SOURCE TEXT:

------------

Zoom Link
https://hku.zoom.us/j/96029601263
Abstract
This seminar presents novel solutions to bridge the gap between creative intent and automated visual synthesis. We first address the challenge of compositional alignment in text-to-image generation. This includes T2I-CompBench(++) for systematic evaluation of multi-attribute prompts, and GenMAC, a multi-agent collaborative framework that enables precise semantic orchestration. Second, we target the lack of cinematic artistry in video generation via Filmaster, a system that injects professional camera language and rhythm into the synthesis process using real-film references. Finally, we tackle spatio-temporal inconsistency in dynamic sequences using CineScene, which leverages implicit 3D-aware representations to preserve scene consistency across camera trajectories. Together, these contributions pave the way for next-generation controllable tools in digital cinematography and professional content creation.

------------

DATA EXTRACT:
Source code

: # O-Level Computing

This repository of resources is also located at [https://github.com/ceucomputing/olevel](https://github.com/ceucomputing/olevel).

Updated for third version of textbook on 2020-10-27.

------------

EXERCISE GOAL: Could you continue the seminar abstract above on text-to-image and video generation, picking up after its closing sentence about next-generation controllable tools?

REPLY TO THE EXERCISE:
Speaker
Ms Kaiyi HUANG
Department of Electrical and Computer Engineering
The University of Hong Kong
Biography of the Speaker
Kaiyi Huang received her BSc degree and MSc in Electrical Engineering from the Shanghai Jiao Tong University, and a double MSc degree from Ecole Centrale Paris (joint program). She is currently pursuing a PhD in the Department of Electrical and Computer Engineering at the University of Hong Kong. Her research focuses on the image/video generation, film generation and world model.
Organiser
Prof Xihui LIU
Department of Electrical and Computer Engineering, The University of Hong Kong
All are welcome.